Solo con Freud (che ai tempi però era un bambinello) si potrà spiegare la valenza di quel legame, così subdolo, fra i ritmi dei due motivi.
___    

Prestazione complessivamente più che discreta sul piano musicale.

A Gregory Kunde va riconosciuta una grandissima professionalità e un mestiere senza pari. La voce è quella che è, ma il modo con cui il tenore americano affronta la parte è davvero lodevole, e così il pubblico lo gratifica di un autentico trionfo.

Oksana Dyka conferma di possedere una grande voce, proprio a livello di dote naturale. Mutuando un linguaggio da Formula-1 si potrebbe dire che ha il problema di mettere-a-terra-i-cavalli del suo motore. In sostanza: espressione e portamento sono ancora da migliorare parecchio (dovrebbe prender lezioni da Kunde, smile!)

Gabriele Viviani è un Renato passabile: anche per lui limiti nell’espressione, più che nel suono; un po' contratto nell'aria di esordio, onesto il suo Eri tu, ormai assurto a forca caudina per ogni baritono.

Una bella sorpresa è l’Oscar di Serena Gamberoni: voce più corposa di quelle sottilissime che spesso si sentono in questo ruolo, ma in compenso bella e passante, perfettamente emergente anche nel bailamme del concertati. Poi ci mette anche le atletiche giravolte e così si garantisce il trionfo.  

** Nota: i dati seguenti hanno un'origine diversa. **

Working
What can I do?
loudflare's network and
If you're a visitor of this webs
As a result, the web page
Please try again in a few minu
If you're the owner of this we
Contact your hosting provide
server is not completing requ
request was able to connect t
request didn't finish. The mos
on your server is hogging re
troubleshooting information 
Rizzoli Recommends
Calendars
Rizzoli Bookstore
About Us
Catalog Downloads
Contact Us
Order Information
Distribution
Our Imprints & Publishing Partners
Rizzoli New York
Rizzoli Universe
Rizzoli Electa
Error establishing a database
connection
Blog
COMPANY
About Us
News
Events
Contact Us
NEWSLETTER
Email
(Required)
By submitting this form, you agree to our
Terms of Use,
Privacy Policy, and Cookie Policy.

Anche Marianne Cornetti mette tutto il suo mestiere per offrirci una discreta Ulrica, con qualche problema – mi è parso – nella fascia bassa dei suoi, piuttosto forzati.

Antonio Barbagallo e Gabriele Sagona sono due degni Sam&Tom, come Marco Camastra nei panni di Silvano. Oneste le prestazioni del Giudice Luca Casalin e del messo di Amelia, Dario Prola.

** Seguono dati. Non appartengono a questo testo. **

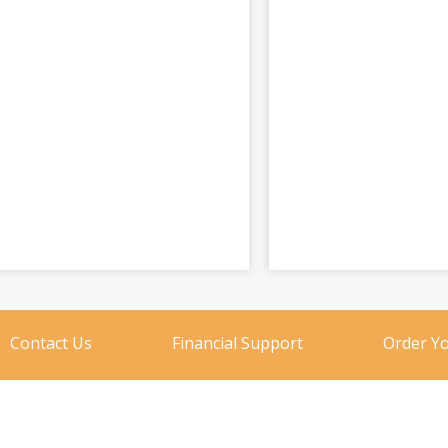
Contact Us
Financial Support
Order Y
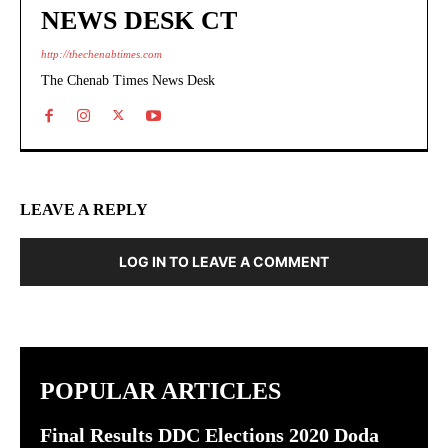
NEWS DESK CT
http://thechenabtimes.com
The Chenab Times News Desk
LEAVE A REPLY
LOG IN TO LEAVE A COMMENT
POPULAR ARTICLES
Final Results DDC Elections 2020 Doda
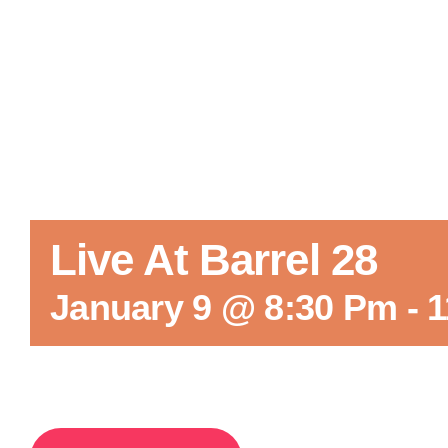
Live At Barrel 28
January 9 @ 8:30 Pm
-
1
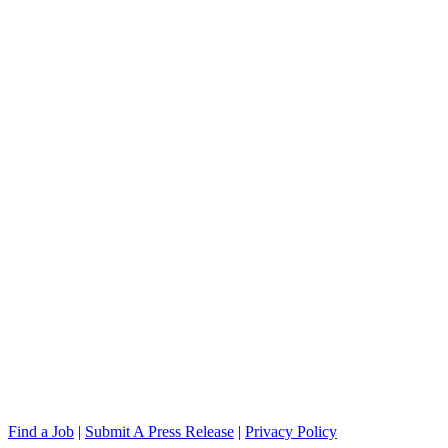
Find a Job
|
Submit A Press Release
|
Privacy Policy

Sui suoi alti standard la prestazione del coro di Claudio Fenoglio. Renato Palumbo forza forse un po’ il volume in alcuni momenti, ma complessivamente manovra abbastanza correttamente quello strumento di alto livello che è oggi l’Orchestra del Regio.

Tutto sommato uno spettacolo godibile, che il folto (non foltissimo) pubblico del Regio ha mostrato di apprezzare assai.